9 December 2025

Embodied AI: China’s Big Bet on Smart Robots

Pavlo Zvenyhorodskyi and Scott Singer

On what at first glance appeared to be an ordinary workday in March this year at the factory of China’s leading EV manufacturer, Zeekr, a small team of workers went about their usual tasks: lifting boxes, assembling car parts, and performing quality checks. But unlike any typical shift, none of them paused to rest or even stopped for a drink of water. The reason—they were not human.
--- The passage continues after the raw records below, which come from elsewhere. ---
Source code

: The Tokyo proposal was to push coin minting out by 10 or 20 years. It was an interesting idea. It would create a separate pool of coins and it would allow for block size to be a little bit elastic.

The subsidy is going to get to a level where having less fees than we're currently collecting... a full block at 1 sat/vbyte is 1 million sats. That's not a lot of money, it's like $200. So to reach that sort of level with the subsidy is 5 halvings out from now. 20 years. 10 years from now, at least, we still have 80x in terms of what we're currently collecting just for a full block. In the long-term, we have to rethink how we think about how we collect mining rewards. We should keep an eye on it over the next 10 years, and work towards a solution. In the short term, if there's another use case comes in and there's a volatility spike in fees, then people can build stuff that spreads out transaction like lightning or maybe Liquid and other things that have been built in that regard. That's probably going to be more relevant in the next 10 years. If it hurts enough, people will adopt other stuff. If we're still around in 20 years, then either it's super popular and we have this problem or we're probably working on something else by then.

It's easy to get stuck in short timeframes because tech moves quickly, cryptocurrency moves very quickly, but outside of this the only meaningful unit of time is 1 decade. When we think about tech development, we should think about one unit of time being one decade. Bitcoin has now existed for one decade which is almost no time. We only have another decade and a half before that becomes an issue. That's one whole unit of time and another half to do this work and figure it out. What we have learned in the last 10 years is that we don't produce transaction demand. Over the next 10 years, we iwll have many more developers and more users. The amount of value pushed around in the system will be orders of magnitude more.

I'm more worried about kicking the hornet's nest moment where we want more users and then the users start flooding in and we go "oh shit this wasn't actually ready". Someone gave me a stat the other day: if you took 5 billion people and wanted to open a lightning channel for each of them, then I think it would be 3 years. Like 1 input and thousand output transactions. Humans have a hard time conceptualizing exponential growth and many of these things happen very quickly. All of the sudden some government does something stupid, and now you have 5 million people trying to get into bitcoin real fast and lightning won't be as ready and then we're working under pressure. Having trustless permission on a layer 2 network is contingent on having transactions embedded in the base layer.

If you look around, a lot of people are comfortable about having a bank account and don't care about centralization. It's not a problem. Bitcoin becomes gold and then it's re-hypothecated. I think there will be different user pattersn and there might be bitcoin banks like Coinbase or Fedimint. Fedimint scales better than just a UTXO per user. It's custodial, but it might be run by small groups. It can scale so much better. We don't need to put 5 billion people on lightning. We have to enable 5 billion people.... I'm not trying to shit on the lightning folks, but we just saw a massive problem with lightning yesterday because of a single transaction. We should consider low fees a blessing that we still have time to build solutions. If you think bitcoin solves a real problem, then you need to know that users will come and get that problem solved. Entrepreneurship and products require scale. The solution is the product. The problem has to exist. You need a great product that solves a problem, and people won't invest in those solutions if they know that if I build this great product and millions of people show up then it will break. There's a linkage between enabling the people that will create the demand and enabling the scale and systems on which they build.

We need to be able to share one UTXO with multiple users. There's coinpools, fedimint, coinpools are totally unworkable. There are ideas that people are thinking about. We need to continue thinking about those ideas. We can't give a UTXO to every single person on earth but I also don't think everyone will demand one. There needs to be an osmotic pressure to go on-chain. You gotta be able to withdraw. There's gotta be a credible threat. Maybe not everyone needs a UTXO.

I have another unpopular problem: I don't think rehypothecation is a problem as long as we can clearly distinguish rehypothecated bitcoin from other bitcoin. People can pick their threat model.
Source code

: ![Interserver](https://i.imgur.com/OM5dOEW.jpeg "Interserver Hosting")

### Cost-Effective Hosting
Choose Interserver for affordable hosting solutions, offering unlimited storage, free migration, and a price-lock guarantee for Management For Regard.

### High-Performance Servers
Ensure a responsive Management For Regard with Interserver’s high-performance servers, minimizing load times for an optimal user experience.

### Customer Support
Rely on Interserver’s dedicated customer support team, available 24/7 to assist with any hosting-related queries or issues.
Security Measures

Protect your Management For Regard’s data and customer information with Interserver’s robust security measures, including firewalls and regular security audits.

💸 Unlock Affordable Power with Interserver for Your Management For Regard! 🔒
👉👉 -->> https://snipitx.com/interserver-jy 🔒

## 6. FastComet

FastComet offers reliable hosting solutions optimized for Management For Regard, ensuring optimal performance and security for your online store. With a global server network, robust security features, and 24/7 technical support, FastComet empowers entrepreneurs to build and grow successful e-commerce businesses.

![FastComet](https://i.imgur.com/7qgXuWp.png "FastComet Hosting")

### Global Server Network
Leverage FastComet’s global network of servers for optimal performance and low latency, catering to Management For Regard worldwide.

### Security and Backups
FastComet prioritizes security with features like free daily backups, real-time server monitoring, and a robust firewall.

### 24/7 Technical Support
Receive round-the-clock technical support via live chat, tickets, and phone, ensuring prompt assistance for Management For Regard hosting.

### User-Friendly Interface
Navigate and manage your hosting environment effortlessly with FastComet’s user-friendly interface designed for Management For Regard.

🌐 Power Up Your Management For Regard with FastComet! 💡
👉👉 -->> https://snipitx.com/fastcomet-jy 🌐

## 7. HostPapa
These UBTech robots, powered by a multimodal reasoning model based on DeepSeek R1, were the first publicly known group of humanoid robots deployed as a coordinated team to carry out a wide range of tasks in a complex, real-world industrial setting.1 Just a few months later, UBTech unveiled the Walker S2, the world’s first humanoid robot capable of autonomously changing its own batteries—potentially enabling uninterrupted, twenty-four-hour operation on the factory floor without any human assistance.2

These demonstrations offer a glimpse into leading Chinese companies’ ability to translate frontier AI capabilities into useful real-world industrial applications. More significantly, these private sector achievements have become central to Beijing’s evolving national AI strategy, which seeks to leverage China’s combined strengths in AI software and robotics hardware to achieve a distinctive form of technological leadership. While Washington and most of Silicon Valley focus primarily on scaling large language models (LLMs) like ChatGPT and digital AI applications, Beijing has placed a fundamentally different bet. It believes that true AI dominance will come from systems capable of autonomous operation in the physical world—AI-powered robotics, commonly known as embodied AI.